Importance of Prometheus

Prometheus is a powerful monitoring toolkit designed for reliability and scalability. By integrating Prometheus into your ArmoniK deployment, you can:

Collect Time-Series Data: Gather metrics over time for better analysis and historical reference.
Perform Complex Queries: Leverage Prometheus’s querying capabilities to glean insights into your data and performance trends.

Note

Prometheus also supports alerting via Alertmanager, but Alertmanager is not deployed by default with ArmoniK (kube-prometheus.alertmanager.enabled is false). If you need alerting, deploy and configure Alertmanager separately.

General Guidelines

Ensure that Prometheus is properly dimensioned to handle the expected workload.
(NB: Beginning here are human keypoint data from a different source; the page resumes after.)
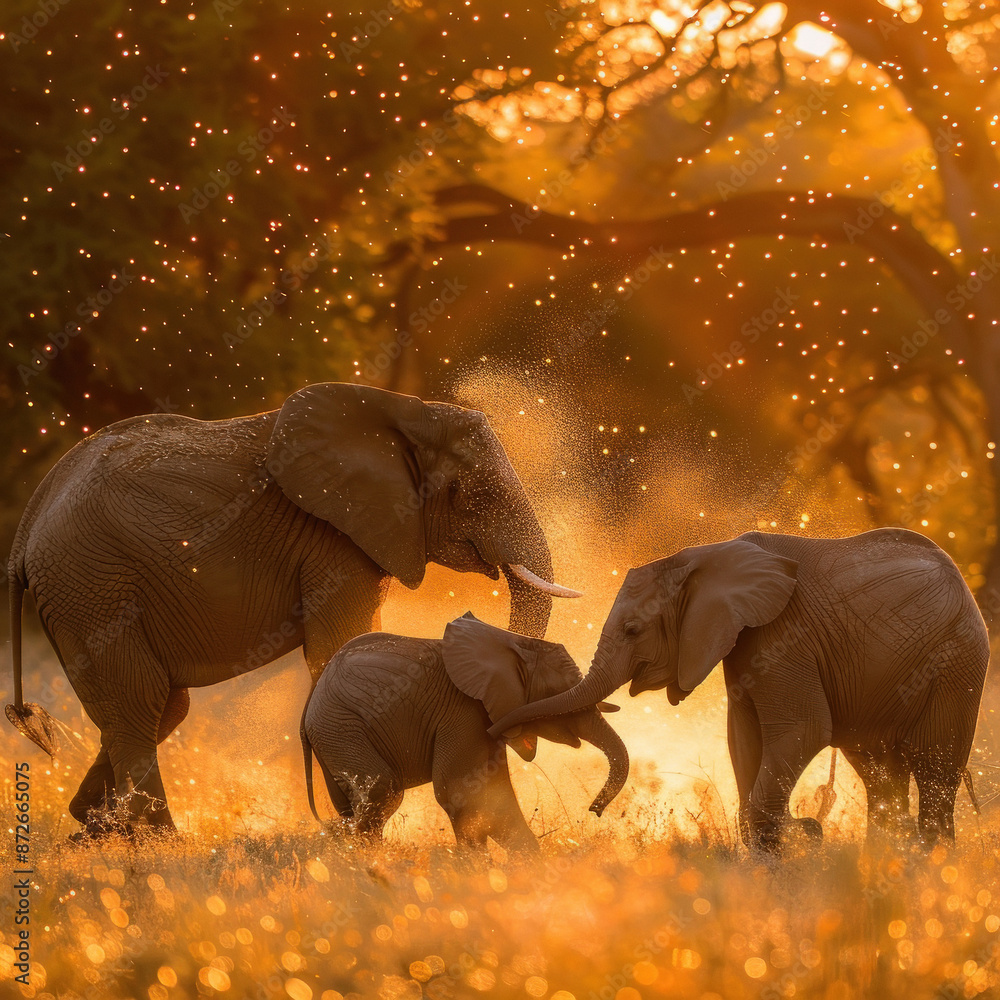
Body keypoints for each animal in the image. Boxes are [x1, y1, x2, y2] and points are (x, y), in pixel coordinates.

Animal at [6, 382, 580, 835]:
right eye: (470, 494)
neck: (407, 411)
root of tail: (25, 530)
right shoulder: (333, 540)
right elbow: (336, 644)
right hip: (91, 587)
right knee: (138, 704)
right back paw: (159, 842)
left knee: (157, 707)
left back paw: (94, 828)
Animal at [300, 612, 628, 849]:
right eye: (561, 692)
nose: (594, 810)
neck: (515, 643)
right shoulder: (463, 711)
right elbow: (462, 793)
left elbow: (498, 795)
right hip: (341, 727)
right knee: (383, 792)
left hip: (333, 735)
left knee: (352, 808)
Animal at [487, 528, 990, 851]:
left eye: (632, 630)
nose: (592, 812)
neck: (702, 557)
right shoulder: (742, 642)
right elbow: (743, 738)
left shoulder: (784, 636)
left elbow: (803, 731)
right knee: (881, 777)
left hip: (957, 666)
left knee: (934, 774)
This includes CPU, memory, and disk requirements.
Configure Prometheus with persistence settings so that data is retained even across restarts.
Set appropriate retention policies to manage how long data is kept, balancing storage capacity and the need for historical insights.

Suggested Configuration

For optimal performance, it’s recommended to run two instances of Prometheus:

Dedicated HPA Instance: This instance can be smaller and configured with a shorter data retention policy (on the order of hours) to handle the metrics specific to Horizontal Pod Autoscaling (HPA).
Monitoring Instance: This should be a larger instance, with a data retention period of at least 1 week to allow for comprehensive monitoring and analysis.

Incorporating a robust monitoring setup using both the Metrics Exporter and Prometheus ensures that your ArmoniK deployment remains resilient, efficient, and responsive to the needs of your users.